◆ **Records shown**
------
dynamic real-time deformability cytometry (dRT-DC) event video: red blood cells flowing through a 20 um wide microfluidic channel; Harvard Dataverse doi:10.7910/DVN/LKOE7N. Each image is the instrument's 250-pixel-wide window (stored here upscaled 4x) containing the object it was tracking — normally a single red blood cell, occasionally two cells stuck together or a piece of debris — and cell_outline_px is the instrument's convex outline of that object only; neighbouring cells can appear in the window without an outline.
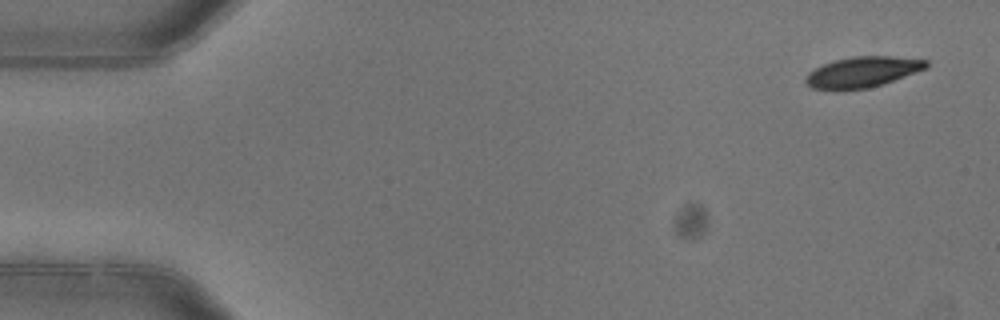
{"species": "common noctule bat (a hibernating species)", "species_latin": "Nyctalus noctula", "temperature_condition": "warm", "stored_images_in_passage": 4, "camera_frame_rate_fps": 3000, "um_per_image_px": 0.085, "animal": {"sex": "female"}, "frame": {"image": 1, "passage_image": 1, "time_ms": 0.0, "image_size_px": [1000, 320], "cell_outline_px": [[928, 68], [884, 84], [868, 88], [840, 92], [836, 92], [812, 88], [804, 80], [804, 76], [808, 72], [832, 60], [852, 56], [888, 56], [928, 60]], "centroid_in_image_um": [73.27, 6.15], "position_along_channel_um": 11.7, "area_um2": 22.14}}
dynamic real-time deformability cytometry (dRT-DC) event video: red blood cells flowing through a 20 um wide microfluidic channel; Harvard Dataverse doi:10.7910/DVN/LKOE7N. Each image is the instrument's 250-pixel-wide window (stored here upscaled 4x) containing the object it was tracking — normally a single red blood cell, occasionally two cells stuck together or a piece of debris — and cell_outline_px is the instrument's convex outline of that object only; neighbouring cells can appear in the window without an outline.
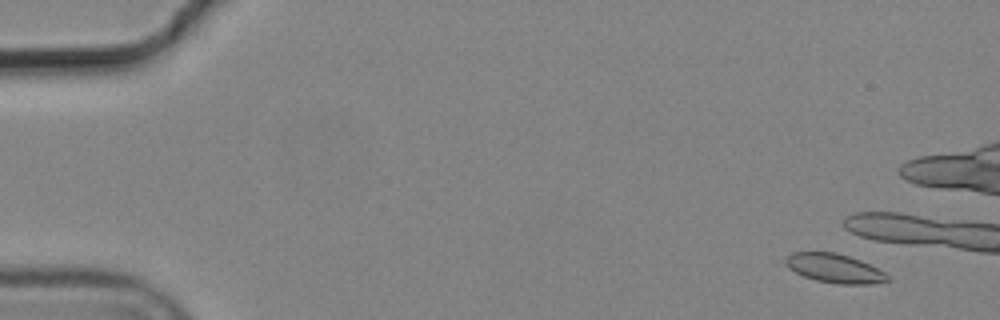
{"species": "common noctule bat (a hibernating species)", "species_latin": "Nyctalus noctula", "temperature_condition": "cold", "stored_images_in_passage": 3, "camera_frame_rate_fps": 3000, "um_per_image_px": 0.085, "animal": {"sex": "male", "body_mass_g": 19.2, "forearm_length_mm": 51.8}, "frame": {"image": 1, "passage_image": 2, "time_ms": 0.333, "image_size_px": [1000, 320], "cell_outline_px": [[888, 280], [872, 284], [836, 284], [816, 280], [804, 276], [788, 268], [784, 264], [784, 260], [792, 252], [836, 252], [860, 260], [884, 272], [888, 276]], "centroid_in_image_um": [70.89, 22.8], "position_along_channel_um": 14.1, "area_um2": 17.11}}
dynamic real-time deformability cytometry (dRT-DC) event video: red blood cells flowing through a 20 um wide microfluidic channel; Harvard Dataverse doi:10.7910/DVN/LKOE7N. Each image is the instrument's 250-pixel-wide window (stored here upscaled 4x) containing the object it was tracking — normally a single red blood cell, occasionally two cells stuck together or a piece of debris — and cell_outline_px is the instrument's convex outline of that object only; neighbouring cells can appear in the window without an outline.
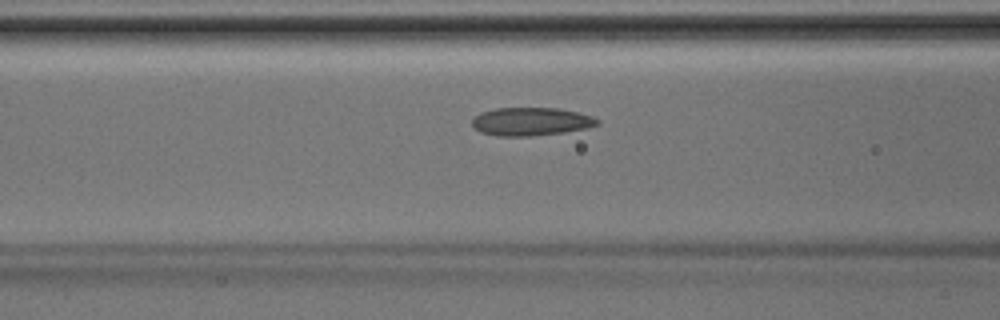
------
◆ **What is asked**
From the material above, copy everything exactly but the pictures.

◆ **Written answer**
dynamic real-time deformability cytometry (dRT-DC) event video: red blood cells flowing through a 20 um wide microfluidic channel; Harvard Dataverse doi:10.7910/DVN/LKOE7N. Each image is the instrument's 250-pixel-wide window (stored here upscaled 4x) containing the object it was tracking — normally a single red blood cell, occasionally two cells stuck together or a piece of debris — and cell_outline_px is the instrument's convex outline of that object only; neighbouring cells can appear in the window without an outline.
{"species": "common noctule bat (a hibernating species)", "species_latin": "Nyctalus noctula", "temperature_condition": "warm", "stored_images_in_passage": 4, "camera_frame_rate_fps": 3000, "um_per_image_px": 0.085, "animal": {"sex": "female"}, "frame": {"image": 1, "passage_image": 1, "time_ms": 0.0, "image_size_px": [1000, 320], "cell_outline_px": [[928, 68], [884, 84], [868, 88], [840, 92], [836, 92], [812, 88], [804, 80], [804, 76], [808, 72], [832, 60], [852, 56], [888, 56], [928, 60]], "centroid_in_image_um": [73.27, 6.15], "position_along_channel_um": 11.7, "area_um2": 22.14}}
dynamic real-time deformability cytometry (dRT-DC) event video: red blood cells flowing through a 20 um wide microfluidic channel; Harvard Dataverse doi:10.7910/DVN/LKOE7N. Each image is the instrument's 250-pixel-wide window (stored here upscaled 4x) containing the object it was tracking — normally a single red blood cell, occasionally two cells stuck together or a piece of debris — and cell_outline_px is the instrument's convex outline of that object only; neighbouring cells can appear in the window without an outline.
{"species": "common noctule bat (a hibernating species)", "species_latin": "Nyctalus noctula", "temperature_condition": "cold", "stored_images_in_passage": 3, "camera_frame_rate_fps": 3000, "um_per_image_px": 0.085, "animal": {"sex": "male", "body_mass_g": 19.2, "forearm_length_mm": 51.8}, "frame": {"image": 1, "passage_image": 2, "time_ms": 0.333, "image_size_px": [1000, 320], "cell_outline_px": [[888, 280], [872, 284], [836, 284], [816, 280], [804, 276], [788, 268], [784, 264], [784, 260], [792, 252], [836, 252], [860, 260], [884, 272], [888, 276]], "centroid_in_image_um": [70.89, 22.8], "position_along_channel_um": 14.1, "area_um2": 17.11}}
dynamic real-time deformability cytometry (dRT-DC) event video: red blood cells flowing through a 20 um wide microfluidic channel; Harvard Dataverse doi:10.7910/DVN/LKOE7N. Each image is the instrument's 250-pixel-wide window (stored here upscaled 4x) containing the object it was tracking — normally a single red blood cell, occasionally two cells stuck together or a piece of debris — and cell_outline_px is the instrument's convex outline of that object only; neighbouring cells can appear in the window without an outline.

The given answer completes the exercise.